The thing had been done inaudibly, and invisibly to anyone on either wharf or ship. Marvelling once more at the excellence and secrecy of the plan, Willis gently pushed his boat out from among the piles and rowed back down the river to Hull. There he tied the boat up, and returning to his hotel, was soon fast asleep.

In spite of his delight at the discovery, he could not but realise that much still remained to be done. Though he had learned how the syndicate was making its money, he had not obtained any evidence of the complicity of its members in the murder of Coburn.

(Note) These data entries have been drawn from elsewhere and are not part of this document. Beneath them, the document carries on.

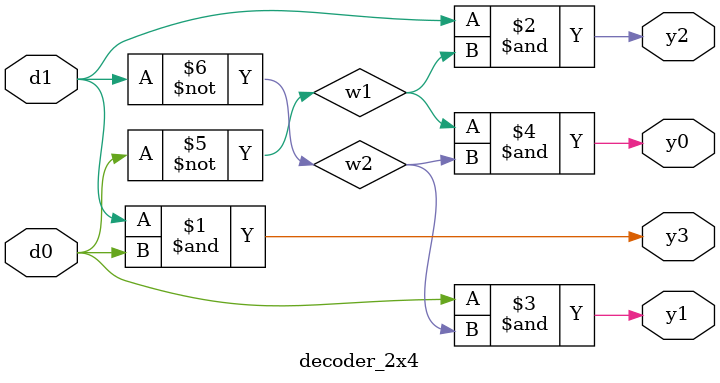
<source format=v>
`timescale 1ns / 1ps

module decoder_2x4(d1,d0,y3,y2,y1,y0);
    input d1,d0;
    output y3,y2,y1,y0;
    wire w1,w2;
    
and x1(y3,d1,d0);
and x2(y2,d1,w1);
and x3(y1,d0,w2);
and x4(y0,w1,w2);
not x5(w1,d0);
not x6(w2,d1);    
endmodule



</source>
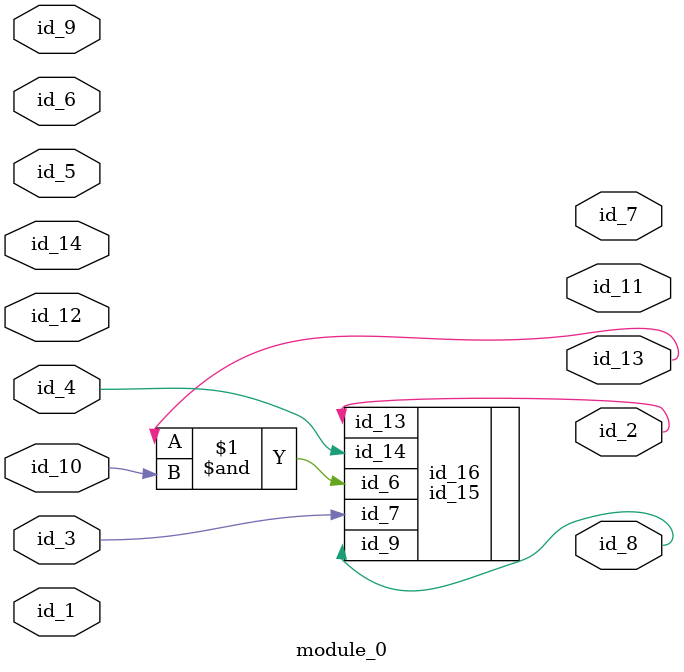
<source format=v>
`define pp_1 0
module module_0 (
    id_1,
    id_2,
    id_3,
    id_4,
    id_5,
    id_6,
    id_7,
    id_8,
    id_9,
    id_10,
    id_11,
    id_12,
    id_13,
    id_14
);
  input id_14;
  output id_13;
  input id_12;
  output id_11;
  input id_10;
  input id_9;
  output id_8;
  output id_7;
  input id_6;
  input id_5;
  input id_4;
  input id_3;
  output id_2;
  input id_1;
  id_15 id_16 (
      .id_7 (id_14),
      .id_9 (id_8),
      .id_14(id_4),
      .id_7 (id_3),
      .id_6 (id_13 & id_10),
      .id_13(id_2)
  );
endmodule

</source>
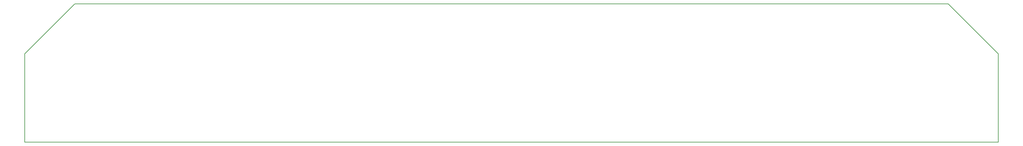
<source format=gm1>
G04 Layer_Color=16711935*
%FSLAX25Y25*%
%MOIN*%
G70*
G01*
G75*
%ADD12C,0.00787*%
D12*
X1089000Y-1000D02*
Y98000D01*
X1033000Y154000D02*
X1089000Y98000D01*
X56000Y154000D02*
X1033000D01*
X0Y-1000D02*
Y98000D01*
X56000Y154000D01*
X0Y-1000D02*
X1089000D01*
M02*

</source>
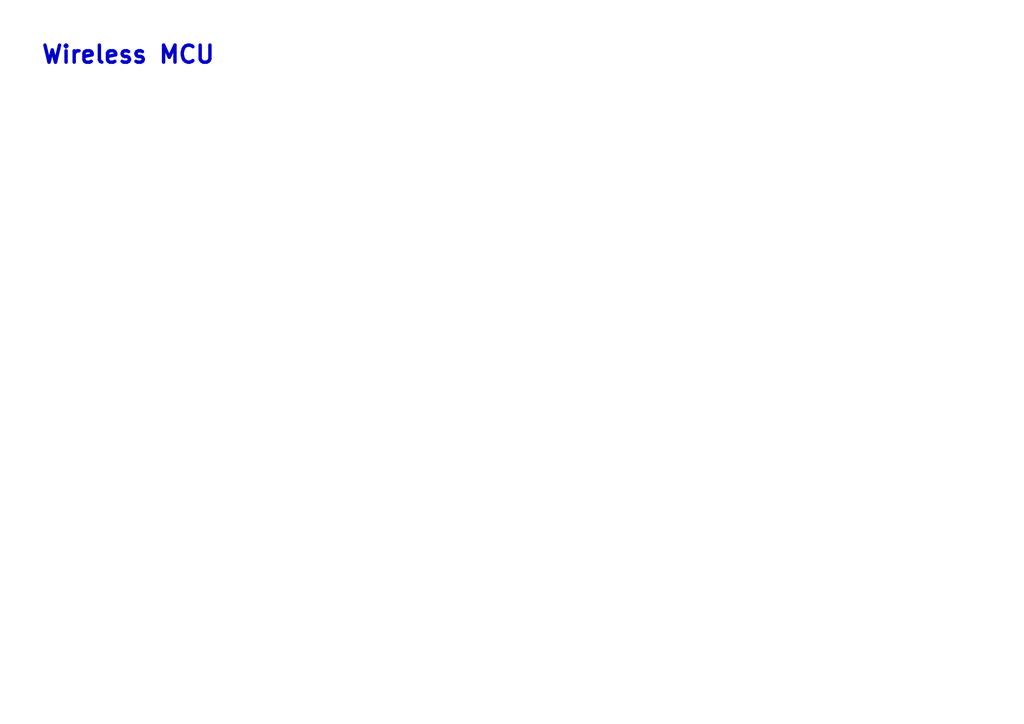
<source format=kicad_sch>
(kicad_sch (version 20230121) (generator eeschema)

  (uuid 40075e6f-97e9-40eb-bea7-1832cfb2e0f9)

  (paper "A3")

  


  (text "Wireless MCU" (at 16.51 26.67 0)
    (effects (font (size 7 7) (thickness 1.4) bold) (justify left bottom))
    (uuid dfbb5b5b-a713-4baf-bad8-a5676c68eb63)
  )
)

</source>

Who, in addition to Archer, could be involved? There were, of course, Beamish, Bulla, Benson, and Henri. There was also a man, Morton, whose place in the scheme of things had not yet been ascertained. He, Willis realised, must be found and identified. But were these all? He doubted it. It seemed to him that the smuggling system required more helpers than these. He now understood how the brandy was got from the ship to the distillery, and he presumed it was loaded at the clearing in the same manner, being brought there in some unknown way by the motor lorries. But there were two parts of the plan of which nothing was yet known. Firstly, where was the brandy obtained from originally, and, secondly, how was it distributed from the distillery? It seemed to Willis that each of these operations would require additional accomplices. And if so, these persons might also have been implicated in Coburn’s death.

He thought over the thing for three solid hours before coming to a decision. At the end of that time he determined to return to London and, if his chief approved, lay the whole facts before the Customs Departments of both England and France, asking them to investigate the matter in their respective countries. In the meantime he would concentrate on the question of complicity in the murder.

He left Hull by an afternoon train, and that night was in London.